Uno me lo dio una paciente nueva. Los años la habían marcado con un padecimiento doloroso. Empecé a conversar con ella y terminé con mi indicación de costumbre: “Ya puede pasar al consultorio del médico”. Ella se levantó despacio de la silla y respondió: “Pensé que usted era el médico”. El último regalo me lo dio un anciano agradable, con rostro de color caoba, coronado con cabello cano. Empujó el rabillo de un lápiz y un sobre arrugado hacia mí, antes de irse y dijo:
- Señorita, ¿podría anotar su nombre en este papel?
Por supuesto, pero ¿por qué desea conocerlo?
- Porque ha sido muy amable y me gustaría conocer su nombre.
Salió arrastrando los pies y guardé su cumplido en el lugar de mi corazón que reservo para cosas muy especiales. Nuestros caminos se cruzaron de nuevo un día. En esa ocasión la crisis estaba en mi vida, no en la suya. Mientras las lágrimas rodaban por mi rostro, él dijo con voz suave:
- Rezaré por usted.
En la correspondencia de un mismo día, envié una carta a una madre preocupada, dándole instrucciones sobre cómo ajustar el medicamento para controlar mejor los ataques de epilepsia; una carta a un hombre, aconsejándole que buscara asesoramiento legal; una carta informando que una persona joven y ambiciosa, apartada de la vida normal debido a años de enfermedad mental, ya se había recuperado lo suficiente como para que le devolvieran sus derechos civiles inherentes.
Por la noche, cuando tapo la máquina de escribir y coloco a su lado los expedientes en espera de que se mecanografíen en ellos los informes de progreso, no puedo evitar pensar que son algo más que tinta y hojas de papel. Son los registros de dolor y su alivio; de pesar y cómo se soporta; de problemas y su solución o que son enfrentados y aceptados valerosamente. En resumen, representan las vidas humanas que he tenido el privilegio de afectar. Algunos tienen algo especial imposible de definir, algo que me hace saber que aunque no vuelva a ver a la persona, la impresión que dejó durante una visita única no se borrará nunca.
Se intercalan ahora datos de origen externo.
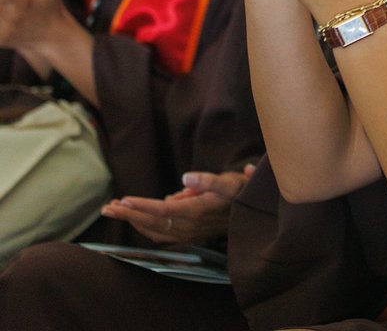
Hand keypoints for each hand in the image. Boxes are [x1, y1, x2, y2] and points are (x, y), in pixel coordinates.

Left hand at [100, 164, 255, 243]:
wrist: (253, 212)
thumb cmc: (240, 191)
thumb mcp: (229, 180)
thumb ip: (208, 180)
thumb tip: (185, 178)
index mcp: (197, 211)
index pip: (163, 211)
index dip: (142, 206)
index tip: (123, 201)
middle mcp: (190, 226)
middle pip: (152, 222)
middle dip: (128, 215)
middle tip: (107, 208)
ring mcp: (188, 233)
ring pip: (154, 230)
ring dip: (133, 221)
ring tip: (116, 210)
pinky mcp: (188, 234)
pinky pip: (161, 234)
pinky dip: (145, 227)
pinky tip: (137, 220)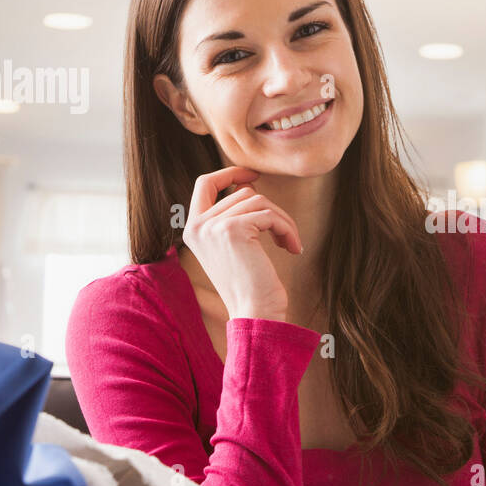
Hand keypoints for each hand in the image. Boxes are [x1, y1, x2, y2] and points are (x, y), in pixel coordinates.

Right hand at [181, 166, 302, 321]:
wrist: (254, 313)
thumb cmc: (250, 284)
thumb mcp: (233, 246)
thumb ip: (232, 216)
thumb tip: (249, 184)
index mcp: (192, 229)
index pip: (204, 183)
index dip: (230, 173)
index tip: (254, 175)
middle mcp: (196, 225)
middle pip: (243, 192)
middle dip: (271, 210)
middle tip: (284, 234)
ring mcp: (212, 226)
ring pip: (259, 200)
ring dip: (282, 220)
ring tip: (289, 242)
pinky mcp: (232, 229)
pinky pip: (269, 214)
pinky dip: (287, 229)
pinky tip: (293, 248)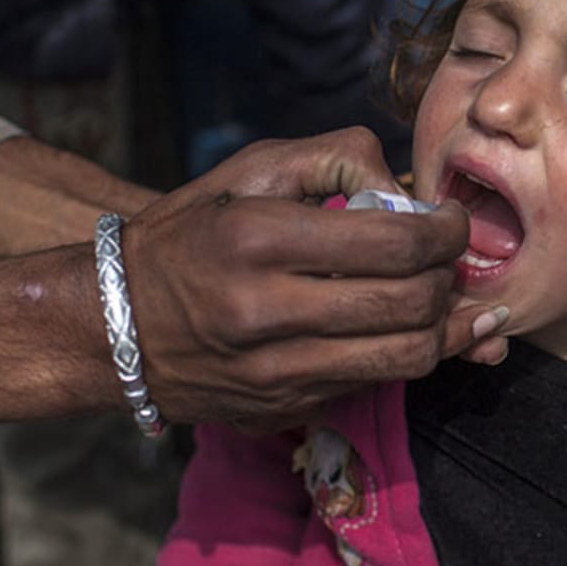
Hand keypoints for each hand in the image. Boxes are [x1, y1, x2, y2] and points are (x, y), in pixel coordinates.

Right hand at [123, 127, 509, 427]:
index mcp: (260, 239)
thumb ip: (337, 159)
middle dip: (449, 277)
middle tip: (447, 256)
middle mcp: (267, 312)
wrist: (115, 324)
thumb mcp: (252, 169)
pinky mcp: (284, 406)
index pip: (396, 244)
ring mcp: (276, 371)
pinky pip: (374, 383)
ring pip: (406, 357)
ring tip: (447, 297)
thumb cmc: (192, 232)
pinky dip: (404, 353)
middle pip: (410, 304)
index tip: (451, 221)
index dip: (446, 232)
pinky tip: (411, 328)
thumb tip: (407, 192)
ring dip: (444, 326)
Al final del día, apago la luz, tomo mis llaves y salgo del consultorio, dejando una parte de mí allí y llevándome el conocimiento de que aunque el servicio, al igual que las iniciales, es pequeño, yo también he servido. Historia de Mildred Brown Duncan, que nos deja una clara enseñanza:
“No hay nada más Grande que una pequeña humildad”; “Que en todo lo que hacemos, la grandeza sólo está en nuestros actos”; “Que todo cuenta, sólo cuando se hace con cariño y dedicación”.
¿Sabía usted que cuando puede decir: “Me gusta mi trabajo”, reduce el riesgo de enfermedad cardiaca? Un estudio llevado a cabo por Massachusetts HEW, que investigó la causa de la enfermedad cardiaca, formuló dos preguntas a los participantes: ¿Es feliz? ¿Ama su trabajo? Los resultados indicaron que aquellas personas que respondieron afirmativamente tienen mejor probabilidad de no enfermarse del corazón.